Mobile Apps Remain Regulatory Focus as FTC Enforces Data Privacy of Popular Program

The provider of the immensely popular “Brightest Flashlight Free” mobile app for Android reached a settlement with the Federal Trade Commission (FTC) over charges that it collected sensitive personal information, including precise geolocation data, and shared it with third parties such as advertising networks, without users’ knowledge. The settlement agreement, announced Dec. 5, 2013, underscores the FTC’s focus on privacy in the mobile space and its continued desire to see companies accurately communicate data practices in their mobile app privacy policies and terms of use. The agreement, which contained a Consent Order, was entered into with Goldenshores Technologies, LLC, and Erik M. Geidl, the company’s managing member.

The FTC’s complaint asserts that the company violated Section 5(a) of the Federal Trade Commission Act by deceiving consumers through inadequate disclosures in its privacy policy and misleading provisions contained in its End User License Agreement (EULA).

Specifically, the company failed to adequately disclose in its privacy policy that the app collected and disclosed precise geolocation information and persistent device identifiers to third parties, including advertising networks. Moreover, the FTC charged that the company misled users into believing they had a choice about how the app would use personal information. After downloading the app, the user was shown a EULA, which restated the privacy policy’s inadequate disclosure of the company’s collection and use of geolocation and device-identifier data. The FTC focused on the fact that the EULA provided the consumer with the option of accepting or rejecting the terms of the EULA, but in fact, the company had already begun collecting information about the consumer’s use of the app as soon as the app was launched and before the EULA was presented to the consumer. So in the FTC’s view, the consumer’s choice was “illusory.”

The consent decree, which lasts for 20 years with audit rights lasting for five years, requires the company to take a number of significant steps:

  • Request explicit, opt-in consent to collect and disclose geolocation information.
  • Provide “just in time” disclosures about the collection, uses and disclosures of geolocation data on a separate screen from the EULA, privacy policy or any other terms of use and request consent before collecting geolocation information. This is consistent with prior guidance on best practices for collection of sensitive data by mobile apps.
  • Disclose to users both what personal information is being collected and further used or disclosed, as well as the degree to which a user can exercise control over such collection and further use or disclosure.
  • Destroy all consumer data previously collected and correct these deceptive practices through more accurate disclosures in its privacy policy and changes to its data collection practices so that the EULA no longer deceives the consumer into believing that their data is not being collected. It is notable that all data, and not just the device-identifier and geolocation data, must be destroyed, so this has both a curative and a punitive element to it.

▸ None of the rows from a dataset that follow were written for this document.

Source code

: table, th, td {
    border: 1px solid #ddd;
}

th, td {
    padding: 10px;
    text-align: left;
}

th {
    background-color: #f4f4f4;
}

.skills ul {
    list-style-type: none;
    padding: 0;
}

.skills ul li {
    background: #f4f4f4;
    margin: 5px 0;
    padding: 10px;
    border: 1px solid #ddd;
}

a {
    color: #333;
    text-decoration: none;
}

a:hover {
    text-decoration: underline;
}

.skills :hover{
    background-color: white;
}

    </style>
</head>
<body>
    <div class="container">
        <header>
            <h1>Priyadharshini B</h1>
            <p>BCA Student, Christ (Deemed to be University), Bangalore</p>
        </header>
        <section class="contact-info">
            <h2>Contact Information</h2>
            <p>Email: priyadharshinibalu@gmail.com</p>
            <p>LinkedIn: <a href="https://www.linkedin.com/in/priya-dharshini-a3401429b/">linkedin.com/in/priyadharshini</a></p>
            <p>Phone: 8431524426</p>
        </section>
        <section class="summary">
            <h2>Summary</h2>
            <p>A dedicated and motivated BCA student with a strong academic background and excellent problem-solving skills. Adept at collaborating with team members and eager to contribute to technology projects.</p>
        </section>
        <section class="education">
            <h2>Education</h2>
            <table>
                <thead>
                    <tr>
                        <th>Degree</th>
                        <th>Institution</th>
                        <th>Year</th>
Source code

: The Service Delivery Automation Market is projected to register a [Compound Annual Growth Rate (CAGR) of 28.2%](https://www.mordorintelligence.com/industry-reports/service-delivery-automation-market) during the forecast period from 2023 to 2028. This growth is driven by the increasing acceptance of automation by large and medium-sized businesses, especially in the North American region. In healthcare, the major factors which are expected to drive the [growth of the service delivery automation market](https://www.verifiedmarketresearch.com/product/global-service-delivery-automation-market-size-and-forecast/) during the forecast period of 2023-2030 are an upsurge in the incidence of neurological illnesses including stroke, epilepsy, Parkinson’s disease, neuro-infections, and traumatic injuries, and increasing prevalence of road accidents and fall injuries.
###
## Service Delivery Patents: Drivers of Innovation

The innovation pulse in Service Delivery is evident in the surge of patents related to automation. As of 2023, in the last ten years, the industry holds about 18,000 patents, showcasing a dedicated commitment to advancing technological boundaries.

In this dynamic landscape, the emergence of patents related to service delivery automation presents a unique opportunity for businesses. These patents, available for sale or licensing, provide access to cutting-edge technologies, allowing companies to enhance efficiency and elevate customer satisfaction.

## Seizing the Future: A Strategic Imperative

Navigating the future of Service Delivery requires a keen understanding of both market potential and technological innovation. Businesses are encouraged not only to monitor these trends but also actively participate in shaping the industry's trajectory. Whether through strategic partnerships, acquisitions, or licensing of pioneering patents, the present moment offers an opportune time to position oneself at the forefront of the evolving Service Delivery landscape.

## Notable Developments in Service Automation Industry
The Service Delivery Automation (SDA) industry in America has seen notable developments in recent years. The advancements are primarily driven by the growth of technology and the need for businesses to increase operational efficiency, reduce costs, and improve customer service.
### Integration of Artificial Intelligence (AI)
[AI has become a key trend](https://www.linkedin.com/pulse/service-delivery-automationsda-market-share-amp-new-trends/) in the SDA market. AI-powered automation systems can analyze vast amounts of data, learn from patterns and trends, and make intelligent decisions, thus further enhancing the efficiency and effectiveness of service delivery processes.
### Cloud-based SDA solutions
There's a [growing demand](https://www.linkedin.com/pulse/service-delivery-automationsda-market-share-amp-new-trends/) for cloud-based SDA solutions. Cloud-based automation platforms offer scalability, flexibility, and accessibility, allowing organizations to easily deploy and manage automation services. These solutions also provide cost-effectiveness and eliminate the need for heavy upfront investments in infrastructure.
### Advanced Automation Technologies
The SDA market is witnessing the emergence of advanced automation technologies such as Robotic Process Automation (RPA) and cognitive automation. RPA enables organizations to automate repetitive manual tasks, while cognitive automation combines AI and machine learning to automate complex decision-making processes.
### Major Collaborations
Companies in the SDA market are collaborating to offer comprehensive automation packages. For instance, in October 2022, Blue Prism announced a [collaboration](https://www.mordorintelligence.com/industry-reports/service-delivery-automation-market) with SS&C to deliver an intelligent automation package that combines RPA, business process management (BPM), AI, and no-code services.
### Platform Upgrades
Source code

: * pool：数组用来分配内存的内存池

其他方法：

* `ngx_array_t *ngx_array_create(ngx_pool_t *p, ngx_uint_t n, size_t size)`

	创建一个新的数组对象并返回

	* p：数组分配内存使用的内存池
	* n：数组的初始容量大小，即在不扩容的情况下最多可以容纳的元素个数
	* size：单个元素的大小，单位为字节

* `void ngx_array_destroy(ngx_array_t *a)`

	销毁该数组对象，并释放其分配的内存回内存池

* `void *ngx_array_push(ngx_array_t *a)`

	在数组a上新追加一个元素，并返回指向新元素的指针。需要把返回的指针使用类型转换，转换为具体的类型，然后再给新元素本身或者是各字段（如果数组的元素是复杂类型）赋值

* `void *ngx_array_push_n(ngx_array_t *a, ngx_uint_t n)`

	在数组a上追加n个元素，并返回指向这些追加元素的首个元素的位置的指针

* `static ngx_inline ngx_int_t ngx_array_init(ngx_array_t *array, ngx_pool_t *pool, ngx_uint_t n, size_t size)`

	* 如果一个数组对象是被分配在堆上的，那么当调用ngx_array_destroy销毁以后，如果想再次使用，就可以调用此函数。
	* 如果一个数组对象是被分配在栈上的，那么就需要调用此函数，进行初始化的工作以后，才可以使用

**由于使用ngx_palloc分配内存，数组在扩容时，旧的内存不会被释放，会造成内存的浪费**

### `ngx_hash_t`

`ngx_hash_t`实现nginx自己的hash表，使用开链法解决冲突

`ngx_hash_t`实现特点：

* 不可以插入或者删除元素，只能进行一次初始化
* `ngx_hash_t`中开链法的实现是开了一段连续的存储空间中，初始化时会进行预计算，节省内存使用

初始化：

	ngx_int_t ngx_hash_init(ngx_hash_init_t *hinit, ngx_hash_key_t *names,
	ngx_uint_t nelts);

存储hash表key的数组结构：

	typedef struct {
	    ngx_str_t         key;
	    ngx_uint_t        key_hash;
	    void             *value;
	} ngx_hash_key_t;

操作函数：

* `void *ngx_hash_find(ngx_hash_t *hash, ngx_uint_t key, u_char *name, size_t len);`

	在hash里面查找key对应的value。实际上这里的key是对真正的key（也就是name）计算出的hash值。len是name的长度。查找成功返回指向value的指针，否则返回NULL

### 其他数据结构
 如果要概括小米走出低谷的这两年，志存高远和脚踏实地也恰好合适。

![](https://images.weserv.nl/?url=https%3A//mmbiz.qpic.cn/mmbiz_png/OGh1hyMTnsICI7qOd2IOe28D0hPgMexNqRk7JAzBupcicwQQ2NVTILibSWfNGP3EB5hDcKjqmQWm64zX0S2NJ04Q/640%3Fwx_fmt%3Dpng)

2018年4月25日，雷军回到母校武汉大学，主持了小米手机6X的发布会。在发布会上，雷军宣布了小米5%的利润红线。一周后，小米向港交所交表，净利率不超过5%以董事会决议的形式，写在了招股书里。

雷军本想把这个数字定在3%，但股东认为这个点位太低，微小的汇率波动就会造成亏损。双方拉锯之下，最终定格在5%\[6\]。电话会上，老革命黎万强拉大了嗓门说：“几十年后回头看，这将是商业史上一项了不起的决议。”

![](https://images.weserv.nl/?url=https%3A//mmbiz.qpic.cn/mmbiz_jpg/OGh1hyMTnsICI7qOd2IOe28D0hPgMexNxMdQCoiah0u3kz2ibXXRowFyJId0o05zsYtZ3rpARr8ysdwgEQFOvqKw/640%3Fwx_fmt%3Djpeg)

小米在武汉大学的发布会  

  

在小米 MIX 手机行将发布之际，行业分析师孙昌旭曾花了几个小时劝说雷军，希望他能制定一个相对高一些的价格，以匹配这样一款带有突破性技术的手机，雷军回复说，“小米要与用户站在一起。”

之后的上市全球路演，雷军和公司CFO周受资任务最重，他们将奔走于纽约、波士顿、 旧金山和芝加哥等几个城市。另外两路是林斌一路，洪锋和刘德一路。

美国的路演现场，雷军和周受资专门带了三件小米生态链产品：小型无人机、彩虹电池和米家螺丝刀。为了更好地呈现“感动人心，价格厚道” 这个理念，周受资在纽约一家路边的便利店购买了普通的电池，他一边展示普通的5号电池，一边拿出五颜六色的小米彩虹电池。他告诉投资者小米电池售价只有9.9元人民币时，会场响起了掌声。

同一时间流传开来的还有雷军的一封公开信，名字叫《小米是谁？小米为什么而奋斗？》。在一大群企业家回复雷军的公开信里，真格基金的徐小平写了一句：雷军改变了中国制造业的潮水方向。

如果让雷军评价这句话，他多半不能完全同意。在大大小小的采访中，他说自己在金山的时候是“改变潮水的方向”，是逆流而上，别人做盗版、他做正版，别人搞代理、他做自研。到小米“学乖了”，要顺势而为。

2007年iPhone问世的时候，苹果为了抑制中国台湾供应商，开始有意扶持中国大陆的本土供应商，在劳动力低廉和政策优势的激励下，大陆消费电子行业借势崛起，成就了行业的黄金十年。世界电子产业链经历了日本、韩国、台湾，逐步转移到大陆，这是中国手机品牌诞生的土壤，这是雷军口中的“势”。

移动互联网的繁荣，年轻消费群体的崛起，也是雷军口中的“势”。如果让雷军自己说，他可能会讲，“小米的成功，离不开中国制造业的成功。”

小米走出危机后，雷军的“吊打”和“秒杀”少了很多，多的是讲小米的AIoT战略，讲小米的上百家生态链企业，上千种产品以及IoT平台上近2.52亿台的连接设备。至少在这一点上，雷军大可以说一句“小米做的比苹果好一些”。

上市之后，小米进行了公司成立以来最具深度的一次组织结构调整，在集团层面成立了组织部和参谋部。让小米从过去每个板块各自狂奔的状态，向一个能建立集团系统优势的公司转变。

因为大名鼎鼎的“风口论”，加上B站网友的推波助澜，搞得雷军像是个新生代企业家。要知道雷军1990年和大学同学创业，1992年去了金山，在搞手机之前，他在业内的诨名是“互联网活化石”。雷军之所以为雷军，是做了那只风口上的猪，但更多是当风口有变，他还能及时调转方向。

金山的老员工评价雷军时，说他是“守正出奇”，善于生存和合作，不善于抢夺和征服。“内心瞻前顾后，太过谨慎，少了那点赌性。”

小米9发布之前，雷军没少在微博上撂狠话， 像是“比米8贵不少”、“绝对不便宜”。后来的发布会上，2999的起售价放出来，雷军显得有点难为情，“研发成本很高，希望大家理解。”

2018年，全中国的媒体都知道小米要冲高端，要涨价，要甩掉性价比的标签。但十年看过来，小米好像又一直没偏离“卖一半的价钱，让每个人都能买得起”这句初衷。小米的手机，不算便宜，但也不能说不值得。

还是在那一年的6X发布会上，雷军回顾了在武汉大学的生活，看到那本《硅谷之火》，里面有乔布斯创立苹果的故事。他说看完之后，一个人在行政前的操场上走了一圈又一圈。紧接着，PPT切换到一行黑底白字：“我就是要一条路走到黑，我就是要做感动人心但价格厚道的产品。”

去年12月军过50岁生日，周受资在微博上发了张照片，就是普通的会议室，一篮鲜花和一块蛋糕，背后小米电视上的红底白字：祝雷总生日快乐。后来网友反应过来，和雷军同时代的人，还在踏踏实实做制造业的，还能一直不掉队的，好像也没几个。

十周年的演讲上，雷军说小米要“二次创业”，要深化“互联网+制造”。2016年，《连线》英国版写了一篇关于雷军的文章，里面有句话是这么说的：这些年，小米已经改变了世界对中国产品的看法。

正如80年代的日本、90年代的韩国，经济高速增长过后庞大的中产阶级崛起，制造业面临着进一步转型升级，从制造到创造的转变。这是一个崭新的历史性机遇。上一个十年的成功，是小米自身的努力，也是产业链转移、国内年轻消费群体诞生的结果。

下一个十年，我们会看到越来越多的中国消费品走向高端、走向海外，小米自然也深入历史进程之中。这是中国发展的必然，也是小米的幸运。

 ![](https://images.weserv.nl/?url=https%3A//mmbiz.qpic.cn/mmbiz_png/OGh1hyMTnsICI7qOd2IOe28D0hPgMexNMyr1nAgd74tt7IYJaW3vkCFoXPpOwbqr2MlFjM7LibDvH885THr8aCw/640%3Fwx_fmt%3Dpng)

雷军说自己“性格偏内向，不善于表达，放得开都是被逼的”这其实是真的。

A few practical tips can be derived from this enforcement action:

  • Mobile apps will be held to the same standards as other online operators in terms of accurately conveying data collection practices. Companies must be accurate and transparent in their privacy policies about what personal information they are processing, especially as it relates to sensitive information such as geolocation and device-identifier data. This requires routine review of privacy policies against current practices, to ensure that as practices evolve, privacy policies keep up with the company’s activities. 
  • The collection of sensitive personal data or data that is collected out of context (such as a flashlight app collecting precise geolocation information) may require more robust, just-in-time disclosures and/or opt-in consent. 
  • All consumer-facing agreements such as Privacy Policy, EULAs and Terms of Service should be harmonized with each other and should accurately reflect the actual practices of the app or online service. 
  • Confirm that if any of the documents purport to provide consumers choice, that choice should be effective and respected.